What qualifies as a disaster? │ The Science of Disasters with Ilan Kelman
What exactly is a disaster? How do we define such an event?
And is there really such a thing as a natural disaster?
Join Ilan Kelman, Professor of Disasters and Health at University College London, for this series, The Science of Disasters, in which he explains exactly what constitutes a disaster, why they happen and how we can better prepare for them.
Find out more:
Ilan Kelman https://www.ucl.ac.uk/risk-disaster-r...

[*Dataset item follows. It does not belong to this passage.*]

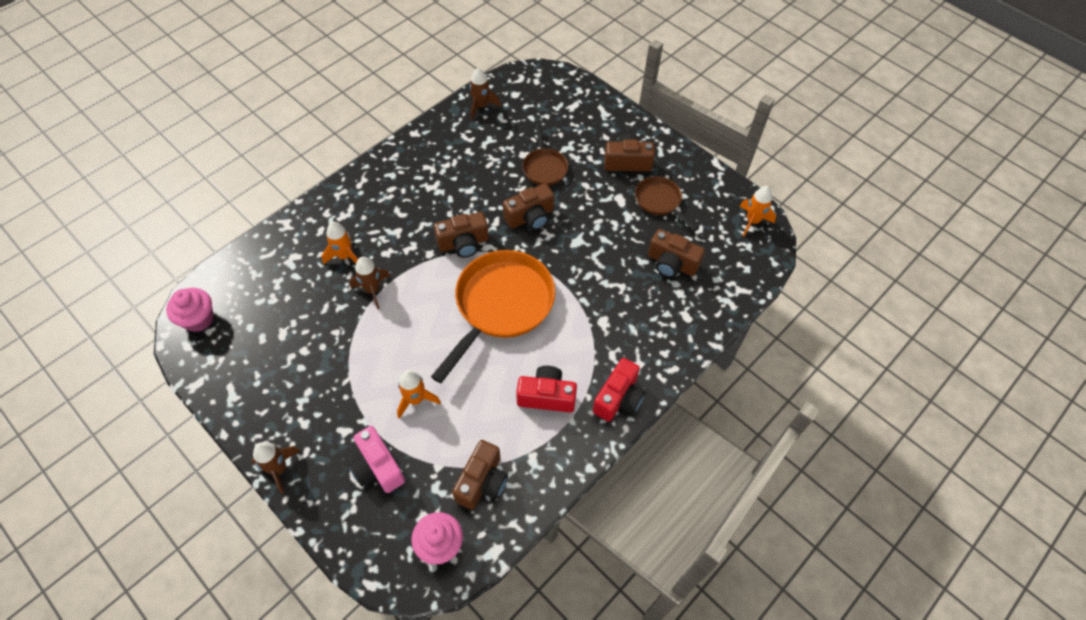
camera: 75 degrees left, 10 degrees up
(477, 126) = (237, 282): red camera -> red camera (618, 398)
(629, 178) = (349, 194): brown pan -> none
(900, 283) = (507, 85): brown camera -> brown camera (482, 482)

What defines a disaster https://www.ifrc.org/en/what-we-do/disaster-management/about-disasters/what-is-a-disaster/
How would you define a disaster? Is it a question of a heart or soul? Or does it depend on the numbers of the destruction? I’m Ilan Kelman. Stay with me to find out more in this new series: The Science of Disasters. Subscribe now.
What is a disaster? At the base level, trawling through hundreds of pages of academic writing on the definition, dozens of professional manuals and several dictionaries, the smallest number of words which I can use to define disaster is seven: “A situation requiring outside support for coping”. Something happens, we cannot deal with it, so we ask for help. This works at the individual level and the international level. It matches united nations, researchers, emergency services and dictionaries. It has vagueness, such as the words “situation”, “support” and “coping”, but vagueness can rarely be avoided. For me, the principal power of the words in this definition is that they are understandable, somewhat intuitive, and work across many, although certainly not all, versions of English. As for other languages and cultures, it might be different, which is also the case when we then try to explain why a disaster, a situation requiring outside support for coping, might arise.
To get a disaster, two peculiar concepts must come together: hazard and vulnerability. Examples of hazards are earthquakes, storms, tsunamis, landslides, floods, droughts, epidemics, meteorites and space weather, such as geomagnetic storms. Some happen quickly, some slowly, yet a changing environment by itself is not a disaster. Even current climate change, because considering the definition of disaster, we do not know whether or not we would be able to cope with it. Some people could, and some people could not.
We need to consider this element of coping: how society deals or cannot deal with hazards. This element is vulnerability, of being vulnerable to something, a societal process setting up people and communities to be harmed by potential hazards. It could be poorly constructed buildings, breaking planning regulations, not having insurance, not receiving or understanding warning messages because you do not speak the language, not being able to evacuate because you are sick or have mobility difficulties, fearing assault in an emergency shelter, and many others, which can make it difficult to deal with a hazard, even when we know exactly what we should do.
Consider earthquakes and think about how many deaths worldwide have been caused by earthquakes in human history. This phrasing is deliberate. How many deaths have been caused by earthquakes? The answer is effectively zero. Almost no one in human history has had their cause of death described as “earthquake”. This might seem to be a rather odd statement. Why not, considering how many earthquake disasters have hit the news, from Japan in 1995 to Haiti in 2010? The reason is that infrastructure collapses killed the people, not the earthquake. The earthquake unfolds quickly as an event confined in space and time, but it took a long time and morphed societal processes for the urban planning, building codes and construction to manifest in such a way that infrastructure collapsed and killed people. This base cause of the disaster results from humanity’s decisions, attitudes, values, behaviour and activities over the long term.
Hazards only rarely cause disasters. Vulnerability is the basic reason why disasters happen. And vulnerability is created and continued over a long time period. This means that no disasters happen quickly, all disasters happen slowly. This means that disasters are not natural because they are caused by vulnerabilities. This means that a disaster, a situation requiring outside support for coping, exists and occurs because of vulnerabilities. Our decisions to create and not to reduce vulnerabilities is, in effect, the disaster.